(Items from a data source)
╭──

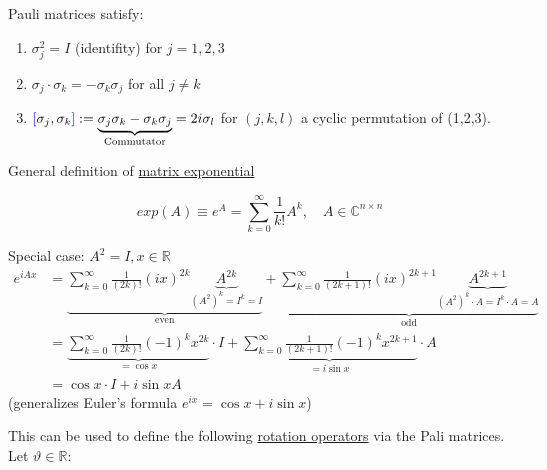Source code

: Pauli matrices satisfy:
\begin{enumerate}
    \item $\sigma^{2}_{j} = I$ (identifity) for $j = 1,2,3$
    \item $\sigma_j \cdot \sigma_k = - \sigma_k \sigma_j$ for all $j \neq k$
    \item ${\color{blue} [} \sigma_j, \sigma_k {\color{blue} ]} :=
        \underbrace{\sigma_j \sigma_k - \sigma_k \sigma_j}_{\text{Commutator}} = 
        2 i \sigma_l$ for $(j,k,l)$ a cyclic permutation of (1,2,3).
\end{enumerate}

General definition of \underline{matrix exponential}

\begin{equation}
    exp(A) \equiv e^A = \sum_{k = 0}^{\infty} \frac{1}{k!}A^k, \quad A \in \mathbb{C}^{n \times n}
\end{equation}

Special case: $A^2 = I, x \in \mathbb{R}$
\begin{align*}
    e^{i A x} &= \underbrace{\sum_{k = 0}^{\infty} \frac{1}{(2k)!} (ix)^{2k} 
        \underbrace{A^{2k}}_{(A^2)^k = I^k = I}}_\text{even} +
        \underbrace{\sum_{k = 0}^{\infty} \frac{1}{(2k + 1)!} (ix)^{2k + 1} 
            \underbrace{A^{2k+1}}_{(A^2)^k \cdot A = I^k \cdot A= A}}_\text{odd} \\
        &= \underbrace{\sum_{k = 0}^{\infty} \frac{1}{(2k)!} (-1)^k x^{2k}}_{ = \cos{x}} \cdot I +
        \underbrace{\sum_{k = 0}^{\infty} \frac{1}{(2k + 1)!} (-1)^k x^{2k + 1}}_{=i \sin{x}} \cdot A\\
        &= \cos{x} \cdot I + i \sin{x} A
\end{align*}
(generalizes Euler's formula $e^{ix} = \cos{x} + i \sin{x}$)
\newline

This can be used to define the following \underline{rotation operators} via the
Pali matrices. Let $\vartheta \in \mathbb{R}$:

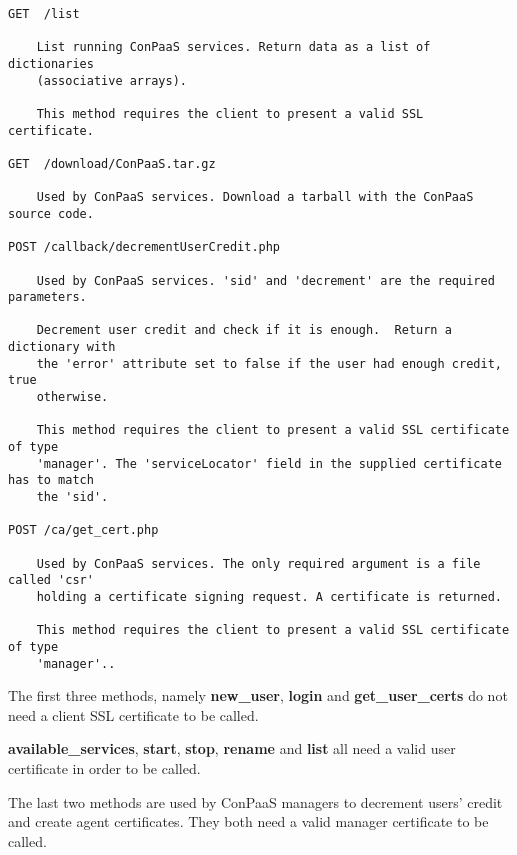 \documentclass[10pt]{article}
\begin{document}
\begin{verbatim}
GET  /list

    List running ConPaaS services. Return data as a list of dictionaries
    (associative arrays).

    This method requires the client to present a valid SSL certificate.

GET  /download/ConPaaS.tar.gz

    Used by ConPaaS services. Download a tarball with the ConPaaS source code.

POST /callback/decrementUserCredit.php
    
    Used by ConPaaS services. 'sid' and 'decrement' are the required parameters.

    Decrement user credit and check if it is enough.  Return a dictionary with
    the 'error' attribute set to false if the user had enough credit, true
    otherwise.

    This method requires the client to present a valid SSL certificate of type
    'manager'. The 'serviceLocator' field in the supplied certificate has to match
    the 'sid'.

POST /ca/get_cert.php

    Used by ConPaaS services. The only required argument is a file called 'csr'
    holding a certificate signing request. A certificate is returned.

    This method requires the client to present a valid SSL certificate of type
    'manager'..
\end{verbatim}

The first three methods, namely \textbf{new\_user}, \textbf{login} and
\textbf{get\_user\_certs} do not need a client SSL certificate to be called.

\textbf{available\_services}, \textbf{start}, \textbf{stop}, \textbf{rename}
and \textbf{list} all need a valid user certificate in order to be called.

The last two methods are used by ConPaaS managers to decrement users' credit
and create agent certificates. They both need a valid manager certificate to be
called.
\end{document}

╰──

Proceeding from the line containing "2 i \sigma_l$" through the line containing "exp(A) \equiv e^A", transcribe the lines above exactly, both end lines included.

# [ANSWER SECTION]
        2 i \sigma_l$ for $(j,k,l)$ a cyclic permutation of (1,2,3).
\end{enumerate}

General definition of \underline{matrix exponential}

\begin{equation}
    exp(A) \equiv e^A = \sum_{k = 0}^{\infty} \frac{1}{k!}A^k, \quad A \in \mathbb{C}^{n \times n}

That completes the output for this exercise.